Below is a listing to write out in full, exactly as given, without its pictures.

--------------------------------

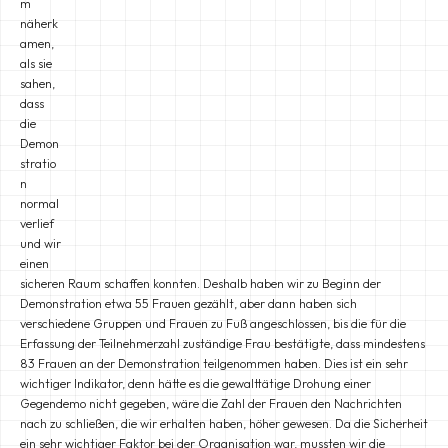
m
näherk
amen,
als sie
sahen,
dass
die
Demon
stratio
n
normal
verlief
und wir
einen
sicheren Raum schaffen konnten. Deshalb haben wir zu Beginn der
Demonstration etwa 55 Frauen gezählt, aber dann haben sich
verschiedene Gruppen und Frauen zu Fuß angeschlossen, bis die für die
Erfassung der Teilnehmerzahl zuständige Frau bestätigte, dass mindestens
83 Frauen an der Demonstration teilgenommen haben. Dies ist ein sehr
wichtiger Indikator, denn hätte es die gewalttätige Drohung einer
Gegendemo nicht gegeben, wäre die Zahl der Frauen den Nachrichten
nach zu schließen, die wir erhalten haben, höher gewesen. Da die Sicherheit
ein sehr wichtiger Faktor bei der Organisation war, mussten wir die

--------------------------------

● **Reply**
m
näherk
amen,
als sie
sahen,
dass
die
Demon
stratio
n
normal
verlief
und wir
einen
sicheren Raum schaffen konnten. Deshalb haben wir zu Beginn der
Demonstration etwa 55 Frauen gezählt, aber dann haben sich
verschiedene Gruppen und Frauen zu Fuß angeschlossen, bis die für die
Erfassung der Teilnehmerzahl zuständige Frau bestätigte, dass mindestens
83 Frauen an der Demonstration teilgenommen haben. Dies ist ein sehr
wichtiger Indikator, denn hätte es die gewalttätige Drohung einer
Gegendemo nicht gegeben, wäre die Zahl der Frauen den Nachrichten
nach zu schließen, die wir erhalten haben, höher gewesen. Da die Sicherheit
ein sehr wichtiger Faktor bei der Organisation war, mussten wir die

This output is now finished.